Latest Banking Crisis Will Be "Felt For Years": JPMorgan Chase CEO
Much as in 2008, Jamie Dimon has played a key role in trying to support the system, this time by shoring up First Republic Bank following failures of Silicon Valley Bank and Signature Bank that were followed by the demise of Credit Suisse.
While the current banking crisis isn't like 2008, it "is not yet over" and will be felt for years to come, JPMorgan Chase Chief Executive Jamie Dimon said Tuesday.
Dimon, who has in coordination with Washington officials shaped the financial industry's response to the crisis, said recent bank failures "have significantly changed the market's expectations ... the stock market is down and the market's odds of a recession have increased," he wrote in his annual shareholder letter.

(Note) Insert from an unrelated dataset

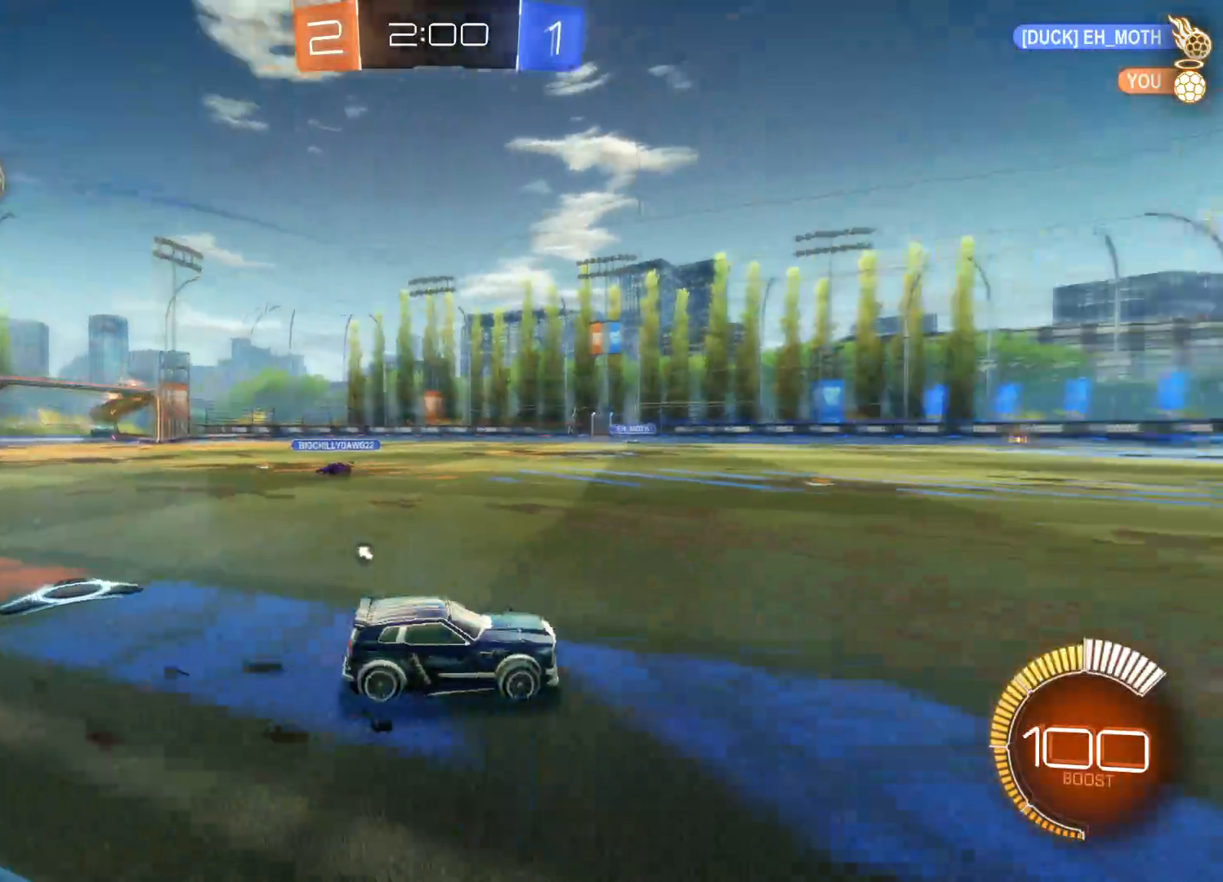
{"buttons": ["CIRCLE", "R2"], "left_stick": "left", "right_stick": "center", "events": [[33, "TRIANGLE", "up"], [100, "TRIANGLE", "down"], [183, "TRIANGLE", "up"], [316, "CIRCLE", "down"]]}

"And while this is nothing like 2008, it is not clear when this current crisis will end."
Much as in 2008, Dimon has played a key role in trying to support the system, this time by shoring up First Republic Bank following failures of Silicon Valley Bank and Signature Bank that were followed by the demise of Credit Suisse.
Although First Republic has stabilized somewhat since Dimon helped lead a joint $30 billion lifeline to the bank through a collaboration of 12 banks, the industry is not completely out of the woods yet, said Dimon, who highlighted the possibility that the Fed will need to keep interest rates high for longer than currently expected.
Current risks posing "storm clouds" include "higher inflation for longer, the market effects of (quantitative tightening) and growing political risks," Dimon said. "Of course, I cannot be sure this will happen, but I place higher odds on it than the 'market.'"
Dimon warned against backward-looking federal regulation, calling the current regime of Fed stress testing a "mind-numbingly complex task about crossing t's and dotting i's."
The Fed did not test for higher interest rates, a catalyst in recent failures, Dimon said.
"It should be noted that regulations, the supervisory regime and the resolution regime currently in place did not stop SVB and Signature Bank from failing -- and from causing systemwide issues," Dimon said.
"We should carefully study why this particular situation happened but not overreact."